Alain de Botton’s long-awaited second novel is a thought-provoking book that tells the tale of a young couple living in Scotland. Kirsten and Rabih meet, fall in love, get married, and then – according to fairy tales – should live happily ever after. But as de Botton points out, this is where the real story begins. Instead of asking couples ‘how did you meet?’ the actual question of interest is ‘what happened after the wedding?’
This warts-and-all view of a modern marriage charts the various challenges of married life – the exhaustion of caring for young children, the daily grind of working families, never-ending household chores, financial pressures, career frustrations, extramarital temptations, the death of elderly parents – and the inherent rewards for those who persevere.
It’s a beautifully-written and insightful book that makes you ponder your own marriage. There’s not a strong plot line; rather, the focus is on the two main characters and their responses to life’s challenges. Also, the novel acknowledges the fact that we all bring ‘baggage’ to our marriage, in one way or another, and that our upbringing shapes our future relationships.
The Course of Love is a celebration of the everyday, the mundane. One of my favourite quotes was when the author suggests that we shouldn’t compare our relationships to the romantic plot lines that we see in films. Real life will never live up to those expectations: ‘By the standards of most love stories, our own, real relationships are almost all damaged and unsatisfactory. No wonder separation and divorce so often appear inevitable. But we should be careful not to judge our relationships by the expectations imposed on us by a frequently misleading aesthetic medium. The fault lies with art, not life’.

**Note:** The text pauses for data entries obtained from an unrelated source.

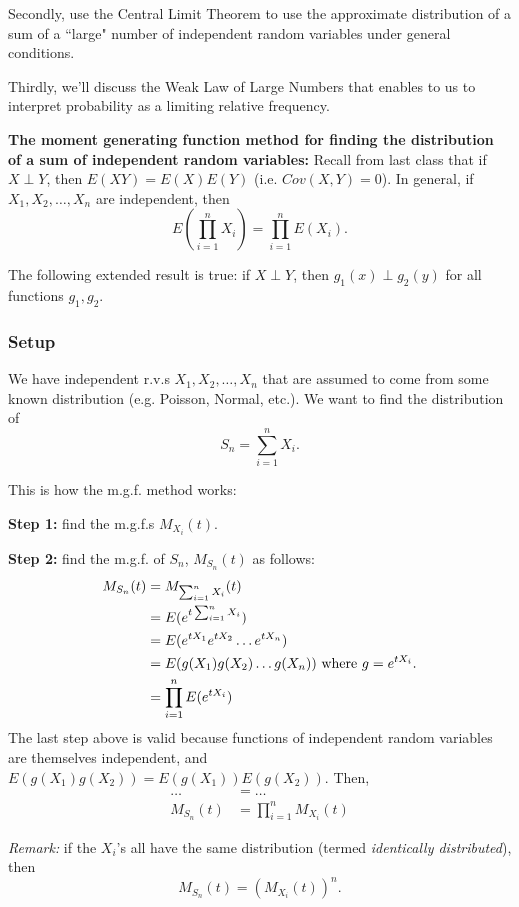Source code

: \documentclass[12pt]{article}
\begin{document}
Secondly, use the Central Limit Theorem to use the approximate distribution of a sum of a ``large" number of independent random variables under general conditions.

Thirdly, we'll discuss the Weak Law of Large Numbers that enables to us to interpret probability as a limiting relative frequency. 

\textbf{The moment generating function method for finding the distribution of a sum of independent random variables:} Recall from last class that if $X \perp Y$, then $E(XY) = E(X)E(Y)$ (i.e. $Cov(X,Y) = 0$). In general, if $X_1, X_2, \dots, X_n$ are independent, then
\[
    E(\prod_{i = 1}^n X_i) = \prod_{i = 1}^n E(X_i).
\]

The following extended result is true: if $X \perp Y$, then $g_1 (x) \perp g_2 (y)$ for all functions $g_1, g_2$.

\subsubsection{Setup}
We have independent r.v.s $X_1, X_2, \dots, X_n$ that are assumed to come from some known distribution (e.g. Poisson, Normal, etc.). We want to find the distribution of
\[
    S_n = \sum_{i = 1}^n X_i.
\]

This is how the m.g.f. method works:

\textbf{Step 1:} find the m.g.f.s $M_{X_i} (t)$.

\textbf{Step 2:} find the m.g.f. of $S_n$, $M_{S_n} (t)$ as follows:
\begin{align*}
    M_{S_n} (t) &= M_{\sum_{i = 1}^n X_i} (t) \\
        &= E(e^{t \sum_{i = 1}^n X_i}) \\
        &= E(e^{t X_1} e^{t X_2} \dots e^{t X_n}) \\
        &= E(g(X_1) g(X_2) \dots g(X_n)) \textnormal{ where $g = e^{t X_i}$.} \\
        &= \prod_{i = 1}^n E(e^{t X_i}) 
\end{align*}
The last step above is valid because functions of independent random variables are themselves independent, and $E(g(X_1) g(X_2)) = E(g(X_1)) E(g(X_2))$. Then,
\begin{align*}
    \dots &= \dots \\
    M_{S_n} (t) &= \prod_{i = 1}^n M_{X_i} (t)
\end{align*}

\emph{Remark:} if the $X_i$'s all have the same distribution (termed \emph{identically distributed}), then
\[
    M_{S_n} (t) = (M_{X_i} (t))^n.
\]
\end{document}
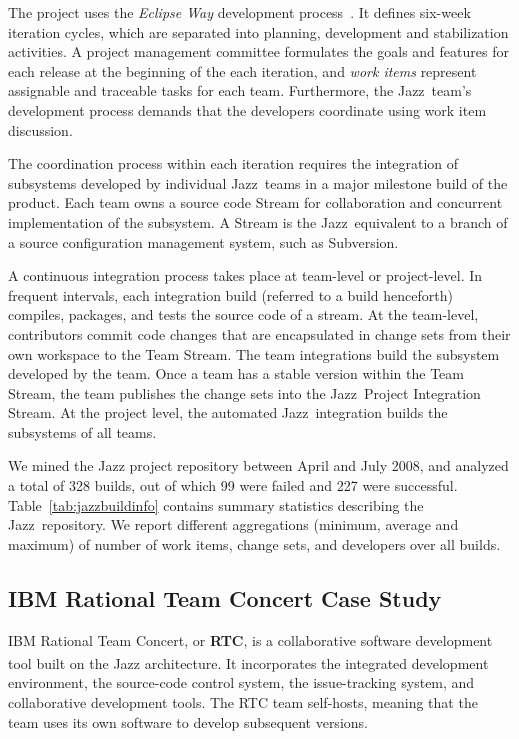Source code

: The project uses the \emph{Eclipse Way} development process~\cite{frost:ieeesoftware:2007}.
It defines six-week iteration cycles, which are separated into planning,
development and stabilization activities. A project management committee
formulates the goals and features for each release at the beginning of the each
iteration, and \emph{work items} represent assignable and traceable tasks for each
team.
Furthermore, the Jazz\texttrademark\ team's development process demands that the developers coordinate using work item discussion. 

The coordination process within
each iteration requires the integration of subsystems developed by individual
Jazz\tm\ teams in a major milestone build of the product.
Each team owns a source code Stream for collaboration and concurrent
implementation of the subsystem. A Stream is the Jazz\tm\ equivalent to a branch of a
source configuration management system, such as Subversion.

A continuous integration process takes place at team-level or project-level. In
frequent intervals, each integration build (referred to a build henceforth)
compiles, packages, and tests the source code of a stream. At the team-level,
contributors commit code changes that are encapsulated in change sets from
their own workspace to the Team Stream. The team integrations build the
subsystem developed by the team. Once a team has a stable version within the Team
Stream, the team publishes the change sets into the Jazz\tm\ Project Integration
Stream. At the project level, the automated
Jazz\tm\ integration builds the subsystems of all teams. 


We mined the Jazz project repository between April and July 2008, and analyzed a
total of 328 builds, out of which 99 were failed and 227 were successful.
Table~\ref{tab:jazzbuildinfo} contains summary statistics describing the Jazz\tm\
repository. We report different aggregations (minimum, average and maximum) of
number of work items, change sets, and developers over all builds. 










\subsection{IBM Rational Team Concert Case Study}
IBM Rational Team Concert, or \textbf{RTC}, is a collaborative software development tool built on the Jazz\textsuperscript{\texttrademark} architecture. It incorporates the integrated development environment, the source-code control system, the issue-tracking system, and collaborative development tools. The RTC team self-hosts, meaning that the team uses its own software to develop subsequent versions.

Woven through the narrative are additional paragraphs that offer a philosophical and psychological examination of the behaviour of the protagonists. Some of our book clubbers confessed to skipping these sections, as they felt it disrupted the flow of the story – whereas others enjoyed the extra analysis.
In summary, this is a novel for readers who like to reflect on life, and to think about the reasons why people behave the way that they do (Carmen!); if that doesn’t sound like you, then you might find it a little slow-moving in parts (Helen!). We also discussed whether you’d recommend this book to friends who are going through a difficult patch in their marriage – and we disagreed on this point! A few people thought you needed to be in a good place in your marriage to handle the book; yet, others thought the content might provide reassurance that marriage can be hard work, it can be boring, but that love is more than romance.
Either way, it’s certainly a book that gets you thinking – and I suspect it’s the kind of book that will spring to mind in the years to come, whenever the benefits or challenges of marriage crop up in conversation.